Ouster Symbolizes Wall Street lntention
to Hasten Atomic Bomb Attack on USSR

(28 September 1946)

From The Militant, Vol. X No. 39, 28 September 1946, p. 1.
Transcribed & marked up by Einde O’ Callaghan for the Encyclopaedia of Trotskyism On-Line (ETOL).

The dismissal of Henry A. Wallace from the Truman Cabinet is of great political significance for every worker in this country. This act means: 1. That Wall Street and the government openly proclaim their undivided support of a tough policy toward the USSR that is, a program of war in the not-distant future. 2. That the Truman administration is preparing for tougher measures against the labor movement at home.

Wallace’s personal fate is of little importance. His confused and misleading program differs only tactically from that of Byrnes. But he has served as a symbol for the ruling class of this country, and his ouster as a symbol throws light on the real perspectives of Wall Street and Washington.

Wallace stood as a symbol for two things in the Cabinet: As the advocate of go-soft-with-Russia tactics, and as the last governmental spokesman of New Dealism, which was based on a policy of keeping the support of the labor bureaucrats through limited concessions.

Like a number of businessmen, chiefly small businessmen, Wallace believes that it is easier to make a deal with Stalin through “soft” methods. This deal, he proposes, should include political collaboration with the Stalinist bureaucracy, economic aid, a substantial loan, etc.

In return for these concessions Wallace thinks a truce could be reached with Stalin, recognizing his “sphere of influence” and leaving the rest of the world to the tender mercies of American imperialism and thus averting or postponing war. Such was the proposal put forward in Wallace’s Madison Square Garden speech and in his July 23 letter to Truman which was published after the first public flurry.

Public Threat

But the decisive section of the American ruling class and its servants in the White House and at the Peace Conference openly reject such a tactic. And they have kicked Wallace out to tell the whole world – and especially the European powers they are lining up against the Soviet Union – that now is not the time for half-measures or compromises. The removal of the advocate of “peace” with the Soviet Union is, under present conditions, equivalent to a public threat to resort to war.
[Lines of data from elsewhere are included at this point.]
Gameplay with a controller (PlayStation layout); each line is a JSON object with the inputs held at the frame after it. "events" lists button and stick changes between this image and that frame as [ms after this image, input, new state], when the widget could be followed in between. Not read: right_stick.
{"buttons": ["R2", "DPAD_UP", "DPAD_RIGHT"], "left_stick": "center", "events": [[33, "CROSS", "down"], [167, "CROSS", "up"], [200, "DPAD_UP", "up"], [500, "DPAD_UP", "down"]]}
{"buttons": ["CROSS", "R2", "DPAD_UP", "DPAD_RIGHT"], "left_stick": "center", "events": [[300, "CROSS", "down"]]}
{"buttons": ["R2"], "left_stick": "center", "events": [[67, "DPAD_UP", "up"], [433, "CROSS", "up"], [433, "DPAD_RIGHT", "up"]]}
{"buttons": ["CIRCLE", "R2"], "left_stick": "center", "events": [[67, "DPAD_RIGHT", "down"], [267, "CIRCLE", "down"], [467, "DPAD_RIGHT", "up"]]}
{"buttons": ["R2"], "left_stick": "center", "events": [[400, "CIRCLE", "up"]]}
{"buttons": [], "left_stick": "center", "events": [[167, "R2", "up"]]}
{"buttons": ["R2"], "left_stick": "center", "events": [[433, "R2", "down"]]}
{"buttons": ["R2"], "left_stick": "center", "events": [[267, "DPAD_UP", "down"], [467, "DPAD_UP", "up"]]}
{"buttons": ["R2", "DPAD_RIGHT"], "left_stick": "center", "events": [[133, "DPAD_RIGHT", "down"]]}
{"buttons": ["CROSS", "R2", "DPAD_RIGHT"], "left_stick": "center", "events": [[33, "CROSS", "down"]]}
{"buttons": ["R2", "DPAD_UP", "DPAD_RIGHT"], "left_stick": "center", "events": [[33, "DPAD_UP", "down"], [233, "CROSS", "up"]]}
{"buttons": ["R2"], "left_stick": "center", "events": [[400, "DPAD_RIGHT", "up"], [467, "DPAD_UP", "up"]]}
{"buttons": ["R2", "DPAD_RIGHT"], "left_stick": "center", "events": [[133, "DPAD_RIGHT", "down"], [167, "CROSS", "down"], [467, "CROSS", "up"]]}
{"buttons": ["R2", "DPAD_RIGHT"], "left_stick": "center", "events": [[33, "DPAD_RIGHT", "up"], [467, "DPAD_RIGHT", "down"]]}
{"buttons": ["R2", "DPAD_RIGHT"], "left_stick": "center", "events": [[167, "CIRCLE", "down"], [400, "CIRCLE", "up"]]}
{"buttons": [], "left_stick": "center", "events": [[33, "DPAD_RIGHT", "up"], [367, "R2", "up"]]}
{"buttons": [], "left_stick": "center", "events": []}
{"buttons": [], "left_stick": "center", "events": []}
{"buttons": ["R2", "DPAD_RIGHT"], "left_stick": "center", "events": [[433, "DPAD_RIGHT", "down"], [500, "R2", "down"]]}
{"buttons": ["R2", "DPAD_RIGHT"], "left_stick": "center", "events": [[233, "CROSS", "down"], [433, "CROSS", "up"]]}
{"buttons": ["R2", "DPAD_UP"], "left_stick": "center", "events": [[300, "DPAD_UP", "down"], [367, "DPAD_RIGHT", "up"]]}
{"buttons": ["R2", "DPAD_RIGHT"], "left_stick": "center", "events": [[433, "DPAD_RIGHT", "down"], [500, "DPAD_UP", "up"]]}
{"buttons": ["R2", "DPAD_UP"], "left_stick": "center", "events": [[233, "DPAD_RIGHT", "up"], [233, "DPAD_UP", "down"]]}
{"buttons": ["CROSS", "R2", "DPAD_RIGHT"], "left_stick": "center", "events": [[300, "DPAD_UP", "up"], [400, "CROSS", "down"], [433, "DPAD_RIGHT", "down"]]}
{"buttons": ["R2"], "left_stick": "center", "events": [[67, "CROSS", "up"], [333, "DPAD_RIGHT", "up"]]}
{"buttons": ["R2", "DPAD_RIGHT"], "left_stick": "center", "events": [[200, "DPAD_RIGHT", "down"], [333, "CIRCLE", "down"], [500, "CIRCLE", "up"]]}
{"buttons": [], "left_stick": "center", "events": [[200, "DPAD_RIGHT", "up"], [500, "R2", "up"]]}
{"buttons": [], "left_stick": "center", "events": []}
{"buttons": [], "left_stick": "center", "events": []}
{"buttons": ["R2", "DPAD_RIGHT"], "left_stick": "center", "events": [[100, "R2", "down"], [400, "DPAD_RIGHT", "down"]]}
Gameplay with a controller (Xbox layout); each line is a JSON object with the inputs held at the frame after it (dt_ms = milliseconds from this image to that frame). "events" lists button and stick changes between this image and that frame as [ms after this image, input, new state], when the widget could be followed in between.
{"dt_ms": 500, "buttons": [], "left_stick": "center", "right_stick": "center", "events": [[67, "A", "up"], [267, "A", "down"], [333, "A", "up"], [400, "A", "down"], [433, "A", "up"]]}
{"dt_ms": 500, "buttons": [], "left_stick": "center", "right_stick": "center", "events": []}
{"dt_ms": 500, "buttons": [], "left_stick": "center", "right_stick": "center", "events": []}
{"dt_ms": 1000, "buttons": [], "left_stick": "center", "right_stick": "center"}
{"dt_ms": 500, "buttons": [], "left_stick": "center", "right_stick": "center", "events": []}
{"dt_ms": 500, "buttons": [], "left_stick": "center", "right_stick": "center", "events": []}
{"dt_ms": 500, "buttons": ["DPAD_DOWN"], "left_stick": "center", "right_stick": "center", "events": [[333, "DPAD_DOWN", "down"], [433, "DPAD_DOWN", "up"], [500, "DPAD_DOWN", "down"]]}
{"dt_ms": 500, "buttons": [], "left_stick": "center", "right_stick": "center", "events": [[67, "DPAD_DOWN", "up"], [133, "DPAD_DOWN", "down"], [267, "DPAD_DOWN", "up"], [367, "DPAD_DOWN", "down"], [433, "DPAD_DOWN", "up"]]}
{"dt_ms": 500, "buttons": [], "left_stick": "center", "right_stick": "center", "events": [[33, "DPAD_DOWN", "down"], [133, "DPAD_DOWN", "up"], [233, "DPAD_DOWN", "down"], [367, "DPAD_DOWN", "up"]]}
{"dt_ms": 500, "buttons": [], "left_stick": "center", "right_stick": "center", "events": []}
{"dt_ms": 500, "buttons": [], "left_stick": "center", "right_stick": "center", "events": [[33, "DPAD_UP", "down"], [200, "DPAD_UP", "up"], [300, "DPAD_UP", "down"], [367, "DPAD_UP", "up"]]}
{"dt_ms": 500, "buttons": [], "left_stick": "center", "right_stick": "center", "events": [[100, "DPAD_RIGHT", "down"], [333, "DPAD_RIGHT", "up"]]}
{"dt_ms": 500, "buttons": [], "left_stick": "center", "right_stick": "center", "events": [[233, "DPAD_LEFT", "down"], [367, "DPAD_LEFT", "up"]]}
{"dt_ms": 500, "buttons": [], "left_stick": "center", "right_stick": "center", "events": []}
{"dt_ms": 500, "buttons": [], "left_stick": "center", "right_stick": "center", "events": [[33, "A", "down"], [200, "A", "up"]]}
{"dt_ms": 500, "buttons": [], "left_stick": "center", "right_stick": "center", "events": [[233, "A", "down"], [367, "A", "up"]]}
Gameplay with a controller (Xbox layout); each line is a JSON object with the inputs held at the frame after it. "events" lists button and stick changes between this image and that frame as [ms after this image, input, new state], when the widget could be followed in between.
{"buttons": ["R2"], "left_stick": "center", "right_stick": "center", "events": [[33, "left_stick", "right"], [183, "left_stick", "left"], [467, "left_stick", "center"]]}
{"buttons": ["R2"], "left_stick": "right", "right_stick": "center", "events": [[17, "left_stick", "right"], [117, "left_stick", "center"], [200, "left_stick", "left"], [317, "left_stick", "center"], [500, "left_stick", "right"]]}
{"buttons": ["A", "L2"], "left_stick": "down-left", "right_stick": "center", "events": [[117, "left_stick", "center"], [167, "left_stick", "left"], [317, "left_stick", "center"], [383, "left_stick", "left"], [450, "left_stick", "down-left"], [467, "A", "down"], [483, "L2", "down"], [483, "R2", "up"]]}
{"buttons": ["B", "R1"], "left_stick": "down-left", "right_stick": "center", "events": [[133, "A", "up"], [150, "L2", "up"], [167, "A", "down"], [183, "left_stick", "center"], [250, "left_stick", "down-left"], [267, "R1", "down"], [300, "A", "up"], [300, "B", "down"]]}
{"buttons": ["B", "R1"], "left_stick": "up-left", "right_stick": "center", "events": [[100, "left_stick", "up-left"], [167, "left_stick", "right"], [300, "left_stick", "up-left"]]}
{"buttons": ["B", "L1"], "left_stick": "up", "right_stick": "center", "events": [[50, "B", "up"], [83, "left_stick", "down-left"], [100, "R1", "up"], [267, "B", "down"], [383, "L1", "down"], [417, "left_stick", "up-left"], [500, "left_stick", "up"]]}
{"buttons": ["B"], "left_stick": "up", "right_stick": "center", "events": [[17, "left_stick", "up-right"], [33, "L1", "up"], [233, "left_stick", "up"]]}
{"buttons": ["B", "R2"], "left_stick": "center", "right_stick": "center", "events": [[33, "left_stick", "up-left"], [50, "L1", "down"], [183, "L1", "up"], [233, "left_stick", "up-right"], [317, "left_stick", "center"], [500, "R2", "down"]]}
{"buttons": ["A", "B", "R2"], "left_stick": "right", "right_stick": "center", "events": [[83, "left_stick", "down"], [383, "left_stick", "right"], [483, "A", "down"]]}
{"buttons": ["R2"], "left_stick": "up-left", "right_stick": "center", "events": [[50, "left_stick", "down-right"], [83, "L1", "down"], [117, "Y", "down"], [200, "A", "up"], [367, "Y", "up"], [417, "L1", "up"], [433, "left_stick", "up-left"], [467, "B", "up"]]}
This becomes even clearer from a consideration of the circumstances surrounding Wallace’s ouster. Important elections will take place in just a few weeks. Wallace, wearing the New Deal mantle, was counted on to swing labor votes to the Democratic Party.

Nevertheless, when Truman was placed in a position where he had to back up Wall Street’s get-tough tactic, he acted decisively, even if it meant yielding up an important section of the labor vote. The Truman administration places the interests of American capitalism as a whole above even the immediate needs of the Democratic Party. Better to take the risk of losing an election, Truman figured, than to jeopardize the war program.

The break with Wallace has its own logic on the home front. A government which is planningwar has to prepare to crack down on the masses if it is to regiment them for the war machine. The administration has been moving cautiously to the right – but in stages, because of election needs. Having been driven to a break with Wallace and his faction in the ruling class sooner than anticipated, the Truman Administration’s course from now on will tend steadily and faster to the right.

The Wallace dismissal is thus a warning to the labor movement that Wall Street’s war program is not a long-term program, but one that can plunge the country into war in short order. In the light of this grim reality, it is imperative for the organized labor movement to immediately launch the struggle against imperialist war and against the anti-labor measures that come with a war program.